Dès lors, de multiple conflits ont pris place entre les deux parties, et c’est entre le XXème et le XXIème siècle que la division s’est accentuée. Le gouvernement bahreïni, soutenu par l’Arabie Saoudite,  peut etre considéré comme une des zones d’affrontement entre les deux puissances rivales de la région : l’Iran qui soutient les groupuscules chiites et l’Arabie Saoudite qui assure la « protection » des pays du golfe — et plus généralement des pays arabes — gouvernés par une élite sunnite.  Ce sont les printemps arabes qui ont démontré le malaise intérieur et qui ont éveillé les consciences sur la situation politique et religieuse du pays.

Si la situation actuelle des relations sunnites/chiites paraît très complexe, il demeure indispensable de comprendre le déroulement historique de cette division. D’où découle réellement cette division ? Qu’en est-il réllement de la situation politique et sociale du Bahreïn, outre l’image dépeinte par les médias, d’un côté un état discriminant, conservateur et « réactionnaire » et d’un autre côté un état où les chiites sont la source de tous les problèmes ?

Historique de la question religieuse et ethnique au Bahreïn

Depuis l’antiquité, le Bahreïn s’est vu peuplé par plusieurs civilisations successives, mais ce sont les Arabes et les Perses qui se disputeront le territoire dès l’arrivée de l’Islam. La population vivant sur ces îles se convertit à l’Islam durant la premiere moitié du VIIème siècle sous le règne de Munzir ibn Sawa Al Tamimi.  Le pouvoir est ensuite passé entre les mains des perses, des Qaramates[1] plus précisément : à la fin du IXème siècle, ils s’emparent du Bahreïn, puis peu après de Baghdad et de la Mecque.

Jusqu’au XVIIIème siècle, le Bahreïn fut sous domination persane, indirectement soutenus par les portugais face aux désirs d’extension de l’empire ottoman.

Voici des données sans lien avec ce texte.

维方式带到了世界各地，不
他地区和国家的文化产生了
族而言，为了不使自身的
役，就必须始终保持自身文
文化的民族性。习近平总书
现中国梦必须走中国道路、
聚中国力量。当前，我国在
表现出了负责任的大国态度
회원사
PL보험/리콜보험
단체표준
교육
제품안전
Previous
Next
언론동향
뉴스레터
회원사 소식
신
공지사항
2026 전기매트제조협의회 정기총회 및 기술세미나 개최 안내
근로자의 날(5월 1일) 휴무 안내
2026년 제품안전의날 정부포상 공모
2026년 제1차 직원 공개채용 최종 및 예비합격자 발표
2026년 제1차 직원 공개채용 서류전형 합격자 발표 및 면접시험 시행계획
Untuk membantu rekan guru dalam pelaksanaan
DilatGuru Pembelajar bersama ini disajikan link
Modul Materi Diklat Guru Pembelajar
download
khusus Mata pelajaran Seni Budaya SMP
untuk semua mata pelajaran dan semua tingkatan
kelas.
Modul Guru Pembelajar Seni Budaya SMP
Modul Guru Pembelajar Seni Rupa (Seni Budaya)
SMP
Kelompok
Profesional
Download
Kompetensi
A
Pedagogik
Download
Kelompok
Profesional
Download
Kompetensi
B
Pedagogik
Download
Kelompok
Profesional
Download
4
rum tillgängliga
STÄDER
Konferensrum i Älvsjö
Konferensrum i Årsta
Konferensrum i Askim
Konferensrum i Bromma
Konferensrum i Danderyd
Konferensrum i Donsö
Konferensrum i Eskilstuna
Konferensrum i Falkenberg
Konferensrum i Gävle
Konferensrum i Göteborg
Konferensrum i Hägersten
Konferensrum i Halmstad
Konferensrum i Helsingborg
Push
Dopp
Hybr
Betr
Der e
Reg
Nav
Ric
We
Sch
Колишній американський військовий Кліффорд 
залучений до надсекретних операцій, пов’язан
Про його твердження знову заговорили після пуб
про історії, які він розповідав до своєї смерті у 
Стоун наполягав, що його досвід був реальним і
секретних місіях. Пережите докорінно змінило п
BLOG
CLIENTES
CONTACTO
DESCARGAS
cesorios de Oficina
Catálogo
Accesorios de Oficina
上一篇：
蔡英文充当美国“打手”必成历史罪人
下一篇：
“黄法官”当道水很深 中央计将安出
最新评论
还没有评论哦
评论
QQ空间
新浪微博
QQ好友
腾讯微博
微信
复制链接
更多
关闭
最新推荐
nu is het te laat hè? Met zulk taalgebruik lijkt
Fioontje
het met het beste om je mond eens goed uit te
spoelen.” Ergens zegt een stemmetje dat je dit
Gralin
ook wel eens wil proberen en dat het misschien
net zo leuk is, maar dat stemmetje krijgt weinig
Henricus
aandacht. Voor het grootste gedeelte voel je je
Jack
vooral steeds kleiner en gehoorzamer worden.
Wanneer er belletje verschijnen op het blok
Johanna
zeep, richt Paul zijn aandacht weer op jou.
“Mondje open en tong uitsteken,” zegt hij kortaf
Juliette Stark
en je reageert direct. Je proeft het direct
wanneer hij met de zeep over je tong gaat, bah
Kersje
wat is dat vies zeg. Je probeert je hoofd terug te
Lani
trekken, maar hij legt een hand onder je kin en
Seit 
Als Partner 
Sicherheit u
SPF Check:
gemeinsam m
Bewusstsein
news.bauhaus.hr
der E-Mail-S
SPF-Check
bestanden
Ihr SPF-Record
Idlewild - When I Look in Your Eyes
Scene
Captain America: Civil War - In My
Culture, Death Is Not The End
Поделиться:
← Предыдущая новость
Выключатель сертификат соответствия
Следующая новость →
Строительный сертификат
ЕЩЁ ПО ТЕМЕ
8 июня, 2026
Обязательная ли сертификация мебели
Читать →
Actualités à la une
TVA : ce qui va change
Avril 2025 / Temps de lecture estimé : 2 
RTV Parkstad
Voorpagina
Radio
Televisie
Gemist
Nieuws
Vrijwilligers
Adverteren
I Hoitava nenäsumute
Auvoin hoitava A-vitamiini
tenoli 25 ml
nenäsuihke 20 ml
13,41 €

L’ère des Safavides marque l’arrivé de nombreux perses — majoritairement chiites—  sur l’archipel et la culture persane est profondément répandue.

Durant le XVIIIème siècle, la cohabitation se caractérisa par des conflits familiaux, et tribaux et elle parut de facto de moins en moins évidente. La famille Khalifa, issue de l’une des plus grande confederation tribales — Anizah —, partant du Nejd et soutenue par des tribus de l’actuel Qatar, s’empare  officiellement du Bahreïn en 1783 . Ce renversement politique a poussé de nombreux perses vivant depuis des siècles sur l’archipel, à retourner vers leur terre d’origine de leur plein gré ou par la force.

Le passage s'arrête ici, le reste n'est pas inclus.